Work task>
Select every line of the records below that contains the word "false", and copy each of those lines out. Match case exactly.

Dataset entries:
____

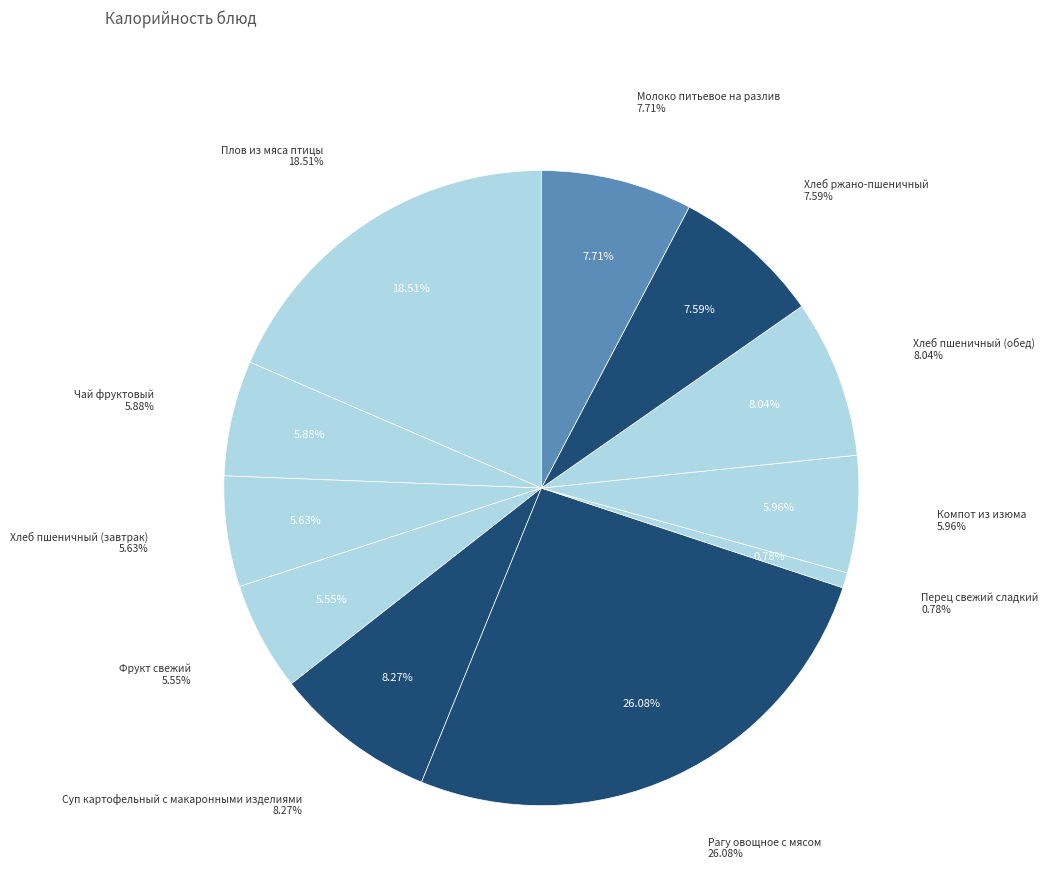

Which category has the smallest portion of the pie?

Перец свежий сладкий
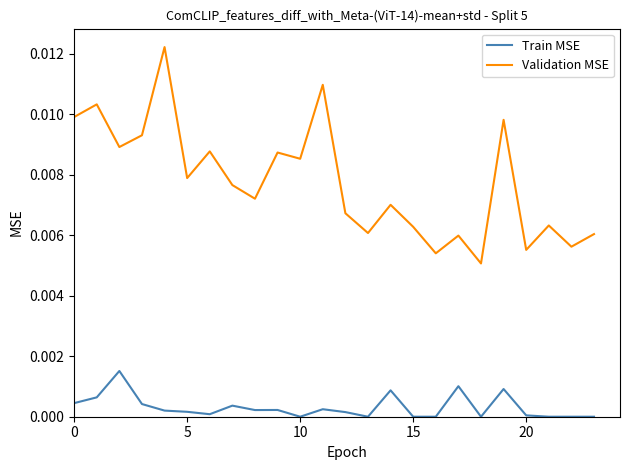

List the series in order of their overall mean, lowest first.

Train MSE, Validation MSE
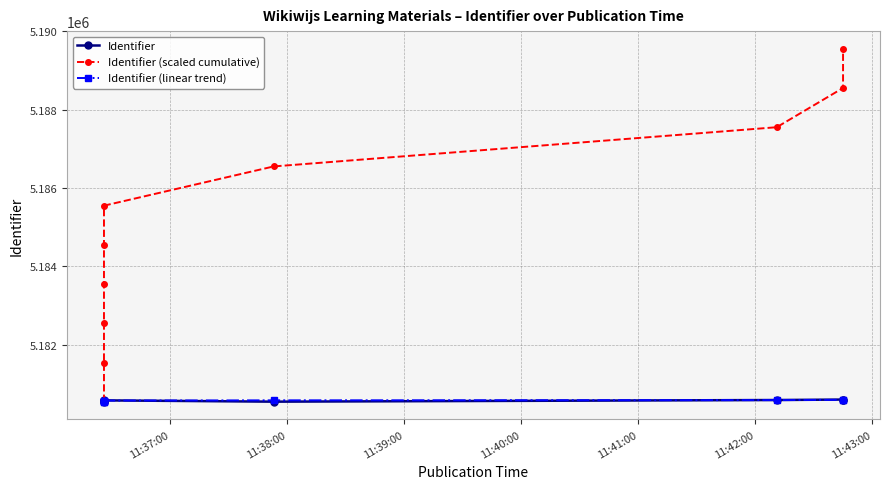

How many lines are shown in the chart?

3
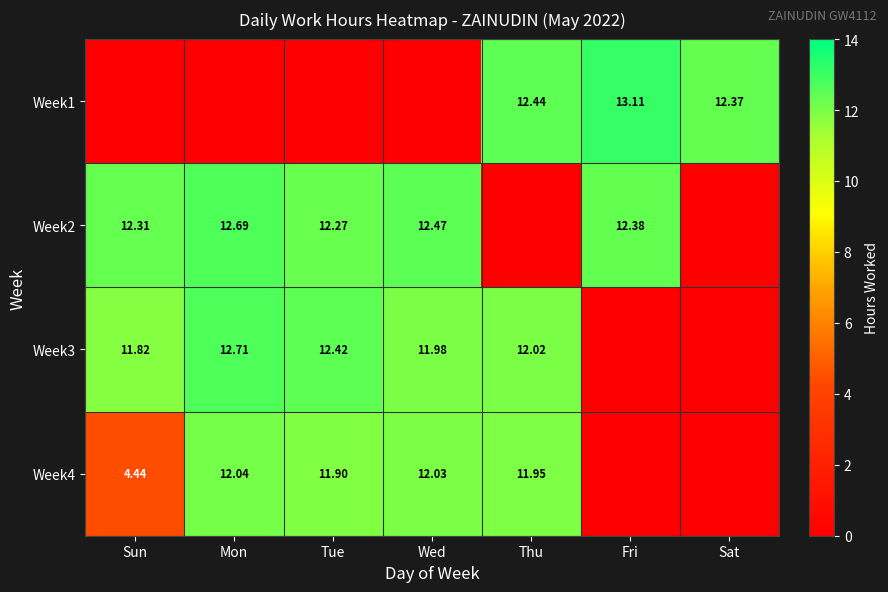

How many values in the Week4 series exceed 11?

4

____

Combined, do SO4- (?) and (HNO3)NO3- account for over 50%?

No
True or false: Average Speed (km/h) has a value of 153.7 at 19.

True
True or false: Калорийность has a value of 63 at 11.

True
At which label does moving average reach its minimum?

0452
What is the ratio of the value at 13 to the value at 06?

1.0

____

Response below>
True or false: Average Speed (km/h) has a value of 153.7 at 19.
True or false: Калорийность has a value of 63 at 11.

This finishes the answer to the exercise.